> **Aufgabenstellung**:
a - Schreiben Sie aus dem Text über das Insektensterben den Abschnitt von „So ist mit den“ bis einschließlich „Flachland feststellen ließ.“ wortgetreu ab.
b - Geben Sie die Fortsetzung des Textes über das Insektensterben wieder, beginnend unmittelbar nach seinem letzten Satz.

> **Textauszug**:
================

Dramatisches Insektensterben
Politik muss Kurswechsel in der Agrarpolitik einleiten
Alle Studien zum Thema Insektensterben belegen: Das Insektensterben ist Realität und schreitet unaufhaltsam voran. Auch in Niedersachsen ist seit Jahren ein dramatischer Rückgang der Insekten festzustellen. Ein Phänomen, das wohl jeder schon mitbekommen hat: Noch vor wenigen Jahren musste man nach längeren Autofahrten die Scheiben von Insekten säubern. Das ist heutzutage nicht mehr der Fall. Auch von Insekten umschwärmte Straßenlaternen sind heute eher selten zu finden.
Seit der Jahrtausendwende hat sich mit dem Einsatz neuartiger, hochtoxischer Insektengifte in der Landwirtschaft der Rückgang der Insektenarten und -individuen rasant verstärkt. So muss bis heute den Naturschutzbehörden nicht mitgeteilt werden, welche Pestizide in welcher Mischung und Menge auf Ackerflächen innerhalb vieler Schutzgebiete ausgebracht werden.
In der Regel ist die intensive landwirtschaftliche Nutzung im Rahmen der so genannten guten fachlichen Praxis am Rande von Naturschutzgebieten ohne Einschränkung erlaubt. Viele mit Pestiziden behandelte Flächen befinden sich sogar inmitten von Naturschutzgebieten.
Ein Verbot müsste in der jeweiligen Schutzgebietsverordnung eines Gebietes ausgesprochen werden. Das wird aber nur in wenigen Fällen gemacht. Es fehlt also offensichtlich ein ausreichendes Risikomanagement, obwohl dieses nach der aus dem Jahr 2009 stammenden EU-Richtlinie für die "nachhaltige Verwendung von Pestiziden" zur Abwehr negativer Einflüsse auf Schutzgebiete vorgeschrieben ist. Der NABU fordert deshalb die Landesregierung in Niedersachsen, auf sich verstärkt diesem drängendem Thema zu widmen.
Das Insektensterben ist wissenschaftlich belegt
Ein internationales Forscherteam aus den Niederlanden, Großbritannien und Deutschland veröffentlichte in der Online-Fachzeitschrift PLOS ONE eine Studie, welche die dramatischen Befunde zum Insektenrückgang in Nordwestdeutschland bestätigt. Die Forscher stellten damit die Beobachtungen des Entomologischen Vereins Krefeld auf eine wissenschaftlich abgesicherte Basis.
So ist mit den Biomasseverlusten bei Fluginsekten von 76 bis 81 Prozent seit den 1990er Jahren ein klarer Negativ-Trend erkennbar. Insgesamt wurden in einem Zeitraum von 27 Jahren 63 Standorte in Schutzgebieten unterschiedlichster Lebensräume des Offenlandes überwiegend in Nordwestdeutschland untersucht, wobei sich der Rückgang vor allem im Flachland feststellen ließ.

================

> **Bereitgestellte Daten**:
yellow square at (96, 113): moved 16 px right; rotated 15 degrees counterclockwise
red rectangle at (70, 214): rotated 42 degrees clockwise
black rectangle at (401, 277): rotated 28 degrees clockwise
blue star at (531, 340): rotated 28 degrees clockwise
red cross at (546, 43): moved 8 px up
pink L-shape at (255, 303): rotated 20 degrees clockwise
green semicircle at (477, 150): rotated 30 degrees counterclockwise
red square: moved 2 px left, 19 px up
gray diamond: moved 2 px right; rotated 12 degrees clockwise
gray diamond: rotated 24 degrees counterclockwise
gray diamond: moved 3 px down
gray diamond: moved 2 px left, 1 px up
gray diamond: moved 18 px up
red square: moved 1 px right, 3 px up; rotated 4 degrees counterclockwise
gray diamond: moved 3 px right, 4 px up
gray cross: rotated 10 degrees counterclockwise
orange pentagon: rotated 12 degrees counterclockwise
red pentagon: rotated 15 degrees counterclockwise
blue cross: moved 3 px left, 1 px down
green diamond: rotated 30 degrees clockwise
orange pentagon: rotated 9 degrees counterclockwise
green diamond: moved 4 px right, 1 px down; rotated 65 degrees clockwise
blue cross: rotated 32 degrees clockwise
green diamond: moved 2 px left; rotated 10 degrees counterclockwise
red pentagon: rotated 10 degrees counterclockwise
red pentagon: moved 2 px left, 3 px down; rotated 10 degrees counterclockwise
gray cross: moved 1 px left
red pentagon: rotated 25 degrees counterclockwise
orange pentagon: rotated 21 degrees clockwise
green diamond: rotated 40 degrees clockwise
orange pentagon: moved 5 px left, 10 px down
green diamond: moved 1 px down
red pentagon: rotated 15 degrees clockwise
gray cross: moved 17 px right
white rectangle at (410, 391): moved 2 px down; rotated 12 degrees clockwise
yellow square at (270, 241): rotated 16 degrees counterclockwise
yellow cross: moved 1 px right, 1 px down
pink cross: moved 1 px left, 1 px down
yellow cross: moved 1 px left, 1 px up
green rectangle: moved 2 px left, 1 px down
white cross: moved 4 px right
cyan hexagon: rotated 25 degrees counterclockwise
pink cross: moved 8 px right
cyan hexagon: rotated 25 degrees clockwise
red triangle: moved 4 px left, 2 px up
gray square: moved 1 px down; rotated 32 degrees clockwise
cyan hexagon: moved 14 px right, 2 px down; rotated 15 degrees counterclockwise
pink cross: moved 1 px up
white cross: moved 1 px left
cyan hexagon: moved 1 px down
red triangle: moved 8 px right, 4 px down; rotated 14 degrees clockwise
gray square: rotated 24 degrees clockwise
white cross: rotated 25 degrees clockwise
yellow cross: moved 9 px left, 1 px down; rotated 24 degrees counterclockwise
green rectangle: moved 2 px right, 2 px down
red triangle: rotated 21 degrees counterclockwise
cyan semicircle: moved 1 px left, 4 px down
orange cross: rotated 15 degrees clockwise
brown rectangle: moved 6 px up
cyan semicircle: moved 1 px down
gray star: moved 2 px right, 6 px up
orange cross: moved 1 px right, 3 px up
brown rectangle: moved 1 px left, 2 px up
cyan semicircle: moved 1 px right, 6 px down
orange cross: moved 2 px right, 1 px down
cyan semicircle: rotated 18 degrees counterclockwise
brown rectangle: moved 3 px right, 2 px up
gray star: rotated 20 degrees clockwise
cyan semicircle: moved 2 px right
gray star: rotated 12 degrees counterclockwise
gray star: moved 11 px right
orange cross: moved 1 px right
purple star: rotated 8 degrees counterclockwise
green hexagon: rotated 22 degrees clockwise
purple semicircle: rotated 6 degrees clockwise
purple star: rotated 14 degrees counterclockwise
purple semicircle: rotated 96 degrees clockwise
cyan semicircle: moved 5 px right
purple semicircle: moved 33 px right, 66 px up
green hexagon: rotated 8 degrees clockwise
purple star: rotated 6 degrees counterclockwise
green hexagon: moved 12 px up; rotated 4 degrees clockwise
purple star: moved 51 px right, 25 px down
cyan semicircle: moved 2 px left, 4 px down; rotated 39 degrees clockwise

================

> **Antworten je Aufgabe**:
a -
So ist mit den Biomasseverlusten bei Fluginsekten von 76 bis 81 Prozent seit den 1990er Jahren ein klarer Negativ-Trend erkennbar. Insgesamt wurden in einem Zeitraum von 27 Jahren 63 Standorte in Schutzgebieten unterschiedlichster Lebensräume des Offenlandes überwiegend in Nordwestdeutschland untersucht, wobei sich der Rückgang vor allem im Flachland feststellen ließ.

b -
Die Forderungen des NABU Niedersachsen:
Naturschutz ist in Deutschland Ländersache. Die einzelnen Bundesländer gestalten ihre jeweiligen Ausführungsgesetze des Bundesnaturschutzgesetzes. Aktuell wird dieses Ausführungsgesetz in Niedersachsen überarbeitet. Es wird voraussichtlich keine weitere Verschlechterung, aber auch keine wirkliche Verbesserung geben. Ein Insektenprogramm ist zudem in Bearbeitung, das aber auf Kleinstmaßnahmen setzt, ohne auf die tatsächlichen Ursachen des Artensterbens einzuwirken.
- Der NABU fordert ein Deutsches Zentrum für Biodiversitäts-Monitoring in Trägerschaft von Wissenseinrichtungen sowie den zügigen Aufbau eines bundesweiten Insekten-Monitorings. Als Vorbild für ein bundesweites Insekten-Monitoring könnte NRW dienen, wo 2017 die Beprobung von 100 Standorten angelaufen ist.
- Die aktuelle Veröffentlichung arbeitet heraus, dass die zusätzlich in die statistische Auswertung eingeflossenen Daten zu Veränderungen des Klimas und von Biotopmerkmalen den überwiegenden Teil der Insektenverluste nicht erklären. Hingewiesen wird jedoch auch darauf, dass mangels verfügbarer Daten die potenziellen Einflussfaktoren, so zum Beispiel zur Pestizidbelastung aus direkt umliegender Agrarnutzung nicht berücksichtigt werden konnten, weil die Datenlage nicht transparent ist.
- Damit nimmt der Druck auf die Insektenwelt weiter zu. Insbesondere die weltweit in der Kritik stehenden hochwirksamen Insektengifte aus der Stoffklasse der Neonikotinoide müssen umgehend und vollständig vom Markt genommen werden. Der NABU fordert, die EU- und länderübergreifenden Zulassungsverfahren für derartig toxische Chemikalien dringend zu überarbeiten und dabei zwingend die Wirkungen für typische Ökosysteme realitätsnah in die Prüfverfahren zu integrieren.